La puerta de la celda estaba atrancada. Tiritando bajo la camisa mojada, la madre Yseult la golpeó con un hombro. Al otro lado, sor Sonia continuaba gritando. Gritos salvajes y alaridos de terror intercalados con los chasquidos de un látigo sobre la carne desnuda.
Empujando con todas sus fuerzas, las religiosas lograron entreabrir la hoja e Yseult vio el cuerpo martirizado de sor Sonia, a la que una fuerza maléfica había crucificado en la pared. La desdichada, cuyos pies golpeaban la piedra a unos centímetros del suelo, estaba desnuda. Su barriga blancuzca y sus pechos se bamboleaban bajo los azotes que hendían su piel. Sus manos, atravesadas por gruesos clavos, sangraban en abundancia. En el centro de la celda había un monje que manejaba el látigo, una forma oscura y gigantesca a la luz de las velas. Llevaba un sayal negro y una capucha cubría por completo su rostro. Un pesado medallón de plata saltaba sobre su torso: una estrella de cinco puntas enmarcando un demonio con cabeza de macho cabrío, el emblema de los adoradores de Satán.
Cuando, con los ojos brillando en la sombra, el monje volvió la cabeza hacia Yseult, la madre superiora notó que una fuerza irrefrenable cerraba la puerta. La misma fuerza que mantenía a sor Sonia contra la pared, la fuerza del monje.
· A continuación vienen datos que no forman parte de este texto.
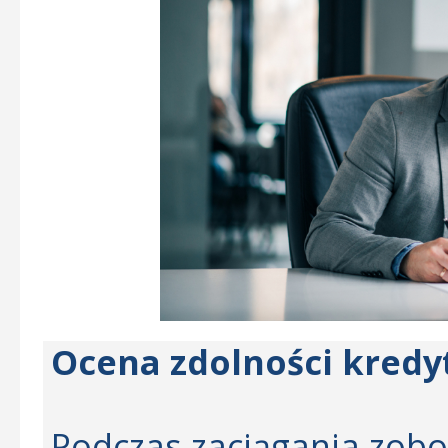
Ocena zdolności kredy
Podczas zaciągania zob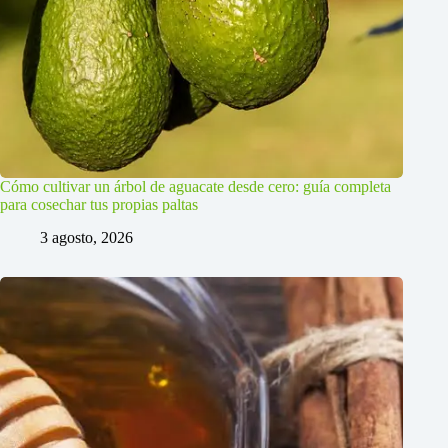
Cómo cultivar un árbol de aguacate desde cero: guía completa
para cosechar tus propias paltas
3 agosto, 2026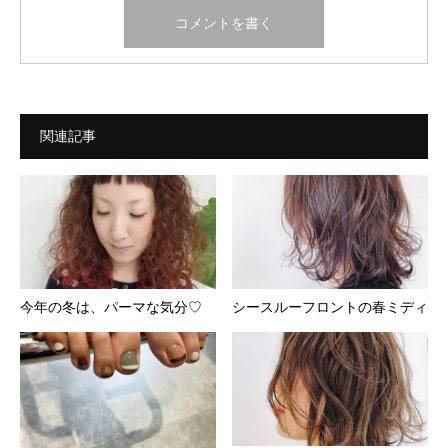
関連記事
今年の冬は、パーマな気分♡
シースルーフロントの春ミディ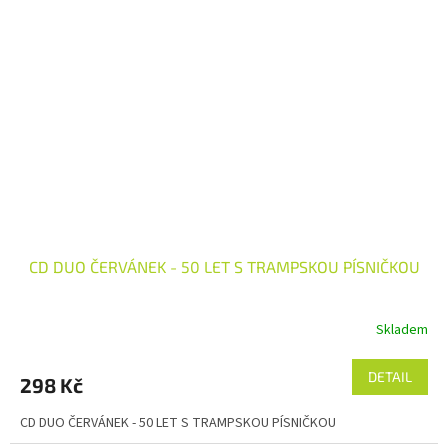
CD DUO ČERVÁNEK - 50 LET S TRAMPSKOU PÍSNIČKOU
Skladem
DETAIL
298 Kč
CD DUO ČERVÁNEK - 50 LET S TRAMPSKOU PÍSNIČKOU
Tuvo el tiempo justo de ver cómo el demonio sacaba un puñal de una funda de cuero. El tiempo justo de cruzar una mirada con Sonia mientras la hoja se hundía en su vientre. Y de ver luego que las entrañas de la desgraciada se esparcían por el suelo; una corriente de aire glacial hizo temblar a las religiosas, la misma que habían notado cuando la recoleta había muerto.
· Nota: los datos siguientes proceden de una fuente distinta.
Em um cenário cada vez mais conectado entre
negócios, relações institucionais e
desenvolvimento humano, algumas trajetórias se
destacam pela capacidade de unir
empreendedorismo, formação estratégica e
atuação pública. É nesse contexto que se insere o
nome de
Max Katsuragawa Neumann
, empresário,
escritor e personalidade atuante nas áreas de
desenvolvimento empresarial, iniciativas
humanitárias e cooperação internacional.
Yseult bajó los ojos. Unas huellas de pasos acababan de aparecer en el suelo. Huellas de pies desnudos y ensangrentados, que la madre superiora vio cómo se alejaban en la oscuridad del pasillo. El corazón le dio un vuelco. Faltaba un dedo en la huella izquierda; unas semanas atrás, sor Sonia estaba desramando un árbol muerto cuando calculó mal el movimiento del hacha y clavó la pala del instrumento en su sandalia. Se amputó el dedo meñique del pie izquierdo.
La anciana religiosa estaba tocando todavía las huellas cuando la puerta de la celda se abrió con un chirrido de goznes. Al otro lado, los restos de la infeliz seguían clavados en la pared, con el vientre abierto y los ojos aterrorizados. Un manojo de entrañas humeaba a sus pies en un charco de sangre. Yseult, aunque avergonzándose de ese pensamiento, se sorprendió de que un cuerpo pudiera contener tanto líquido y materia blanda.